ClimbVis | Investigating In-situ Visualizations for Understanding Climbing Movements by Demonstration

Felix Kosmalla, Florian Daiber, Frederik Wiehr, Antonio Krüger

Rock climbing involves complex movements and therefore requires guidance when acquiring a new technique. The classic approach is mimicking the movements of a more experienced climber. However, the trainee has to remember every nuance of the climb, since the sequence of movements cannot be performed in parallel to the experienced climber. As a solution to this problem, we present a video recording and replay system for climbing. The replay component allows for different in-situ video feedback methods. We investigated the video feedback component of the system by studying two example visualization techniques, i.e.\ a life-sized in-place projection and a real-time third-person view of the climber, augmented by a video showing a successful ascent. The latter is presented to the user on both Google Glass and a projected display. The results indicate that a life-sized projection was perceived as easiest to follow, while most of the climbers had problems with the context switches between the augmented video and the climbing wall. These findings can aid in the design of assistance systems that teach complex movements.

Run&Tap: Investigation of On-Body Tapping for Runners

Nur Al-huda Hamdan, Ravi Kanth Kosuru, Christian Corsten, Jan Borchers

Devices like smartphones, smartwatches, and fitness trackers enable runners to control music, query fitness parameters such as heart rate and speed, or be guided by coaching apps. But while these devices are portable, interacting with them during running is difficult: they usually have small buttons or touchscreens which force the user to slow down to interact with them properly. On-body tapping is an interaction technique that allows users to trigger actions by tapping at different body locations eyes-free. This paper investigates on- body tapping as a potential input technique for runners. We conducted a user study to evaluate where and how accurately runners can tap on their body. We motion-captured participants while tapping locations on their body and running on a treadmill at different speeds. Results show that a uniform layout of five targets per arm and two targets on the abdomen achieved 96% accuracy rate. We present a set of design implications to inform the design of on-body interfaces for runners.
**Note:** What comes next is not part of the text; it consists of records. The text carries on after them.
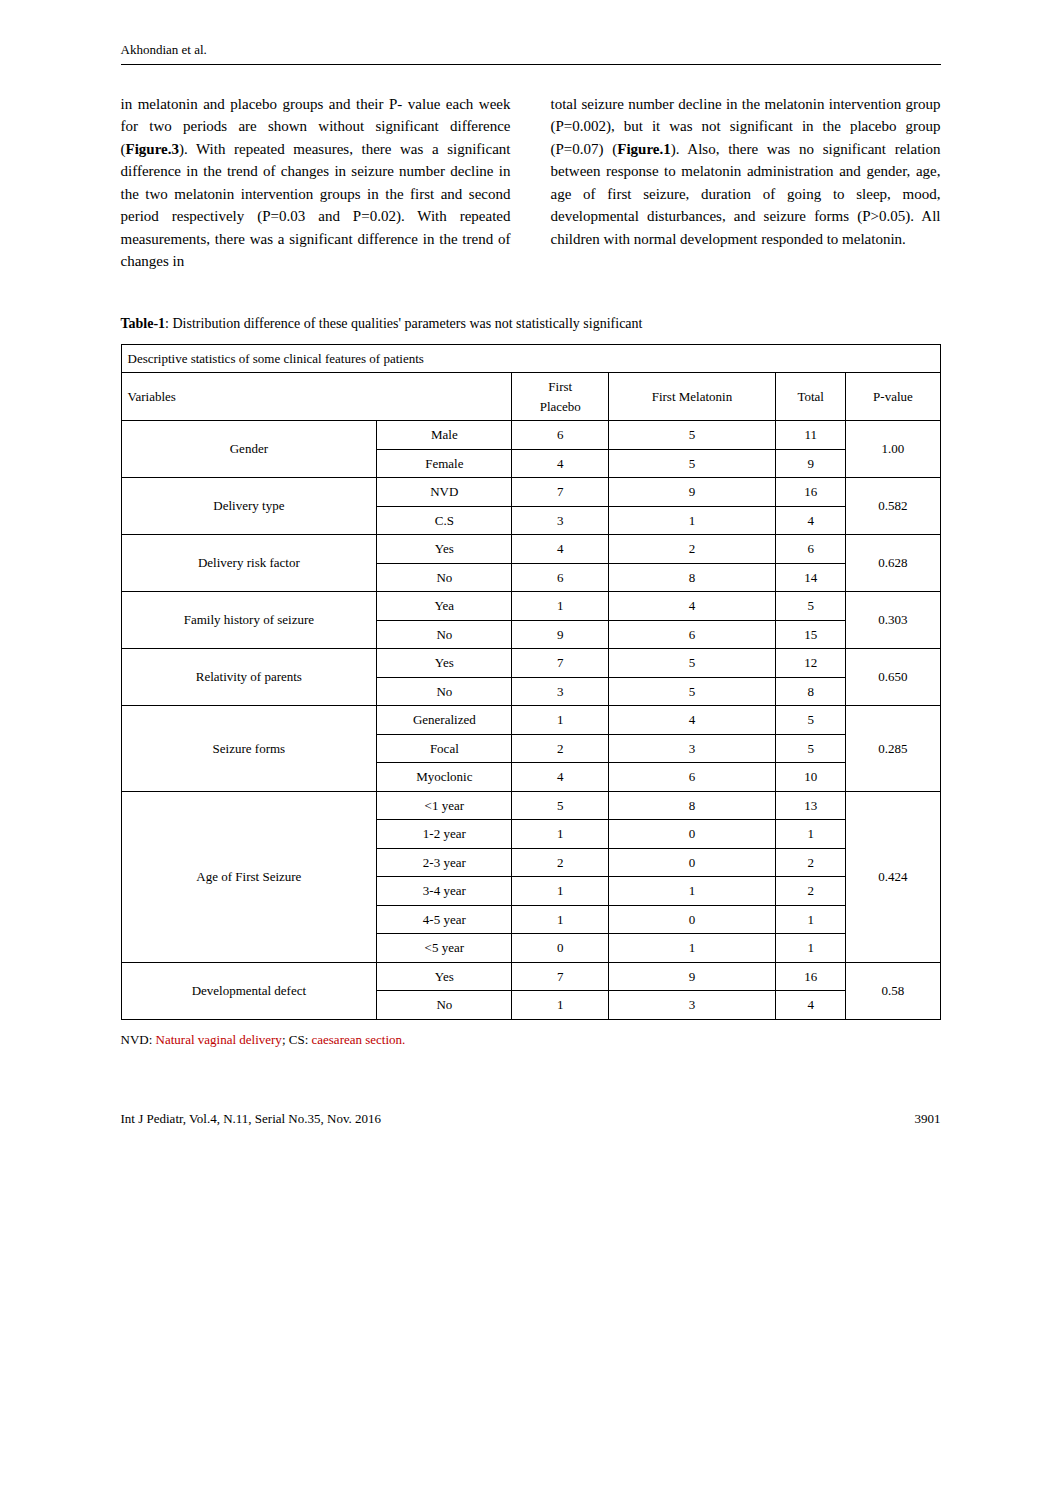Akhondian et al.
in melatonin and placebo groups and their P- value each week for two periods are shown without significant difference (Figure.3). With repeated measures, there was a significant difference in the trend of changes in seizure number decline in the two melatonin intervention groups in the first and second period respectively (P=0.03 and P=0.02). With repeated measurements, there was a significant difference in the trend of changes in
total seizure number decline in the melatonin intervention group (P=0.002), but it was not significant in the placebo group (P=0.07) (Figure.1). Also, there was no significant relation between response to melatonin administration and gender, age, age of first seizure, duration of going to sleep, mood, developmental disturbances, and seizure forms (P>0.05). All children with normal development responded to melatonin.
Table-1: Distribution difference of these qualities' parameters was not statistically significant
| Descriptive statistics of some clinical features of patients |
| Variables | First Placebo | First Melatonin | Total | P-value |
| Gender | Male | 6 | 5 | 11 | 1.00 |
| Female | 4 | 5 | 9 |
| Delivery type | NVD | 7 | 9 | 16 | 0.582 |
| C.S | 3 | 1 | 4 |
| Delivery risk factor | Yes | 4 | 2 | 6 | 0.628 |
| No | 6 | 8 | 14 |
| Family history of seizure | Yea | 1 | 4 | 5 | 0.303 |
| No | 9 | 6 | 15 |
| Relativity of parents | Yes | 7 | 5 | 12 | 0.650 |
| No | 3 | 5 | 8 |
| Seizure forms | Generalized | 1 | 4 | 5 | 0.285 |
| Focal | 2 | 3 | 5 |
| Myoclonic | 4 | 6 | 10 |
| Age of First Seizure | <1 year | 5 | 8 | 13 | 0.424 |
| 1-2 year | 1 | 0 | 1 |
| 2-3 year | 2 | 0 | 2 |
| 3-4 year | 1 | 1 | 2 |
| 4-5 year | 1 | 0 | 1 |
| <5 year | 0 | 1 | 1 |
| Developmental defect | Yes | 7 | 9 | 16 | 0.58 |
| No | 1 | 3 | 4 |
NVD: Natural vaginal delivery; CS: caesarean section.
Int J Pediatr, Vol.4, N.11, Serial No.35, Nov. 2016
3901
Towards Around-Device Interaction using Corneal Imaging

Daniel Schneider, Jens Grubert

Around-device interaction techniques aim at extending the input space using various sensing modalities on mobile and wearable devices. In this paper, we present our work towards extending the input area of mobile devices using front-facing device-centered cameras that capture reflections in the human eye. As current generation mobile devices lack high resolution front-facing cameras we study the feasibility of around-device interaction using corneal reflective imaging based on a high resolution camera. We present a workflow, a technical prototype and an evaluation, including a migration path from high resolution to low resolution imagers. Our study indicates, that under optimal conditions a spatial sensing resolution of 5 cm in the vicinity of a mobile phone is possible.